— Consigne de travail a —
Répondez aux questions suivantes à partir du texte sur l'Écartèlement algérien.
(i) Sur quelle radio et dans quelle ville l'émission est-elle diffusée ?
(ii) Combien d'années de cohabitation et de colonisation le texte évoque-t-il ?
(iii) Quels trois éléments l'ouvrage de Jean-Marie Tixier réunit-il ?

— Texte de la page —
____________________

Devant le tribunal de la société civile

Émission sur la Clé des ondes à Bordeaux

La Méditerranée, moins infranchissable qu’un mur de béton séparateur mais au contraire immense passerelle d’eau, relie entre eux tous les peuples voisins de cette mer presque fermée et, pour des raisons historiques, réunit tout particulièrement l’Algérie et la France. Jean-Marie Tixier, dans son Écartèlement algérien – qui marie autobiographie, réflexions politiques et propos sur le cinéma –, nous parle de cet « entrelacement » de deux populations, de cet attachement qui perdure après cent trente ans de cohabitation et de colonisation et après, de plus, quelque huit années d’une guerre d’indépendance cruelle avec sa succession d’horreurs perpétrées tant par l’armée française que par le Front de libération nationale, sans que pour autant Jean-Marie veuille mettre en balance les violences de part et d’autre.

____________________

— Consigne de travail b —
Recopiez l'intégralité des enregistrements en remplaçant « Medina » par « Akron » à chaque occurrence, sans rien modifier d'autre, et laissez les images de côté dans votre réponse.

____________________

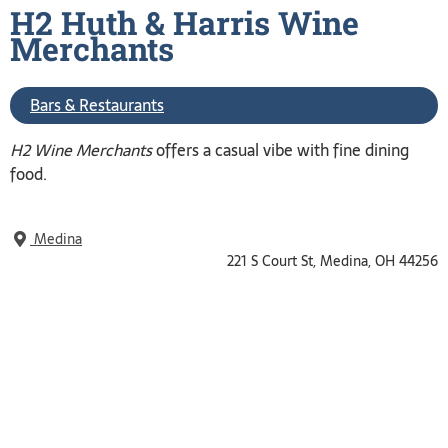
H2 Huth & Harris Wine
Merchants
Bars & Restaurants
H2 Wine Merchants
offers a casual vibe with fine dining
food.
Medina
221 S Court St, Medina, OH 44256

____________________

— Réponse rédigée a —
(i) Sur la Clé des ondes, à Bordeaux.
(ii) Cent trente ans.
(iii) L'autobiographie, les réflexions politiques et des propos sur le cinéma.

— Réponse rédigée b —
H2 Huth & Harris Wine
Merchants
Bars & Restaurants
H2 Wine Merchants
offers a casual vibe with fine dining
food.
Akron
221 S Court St, Akron, OH 44256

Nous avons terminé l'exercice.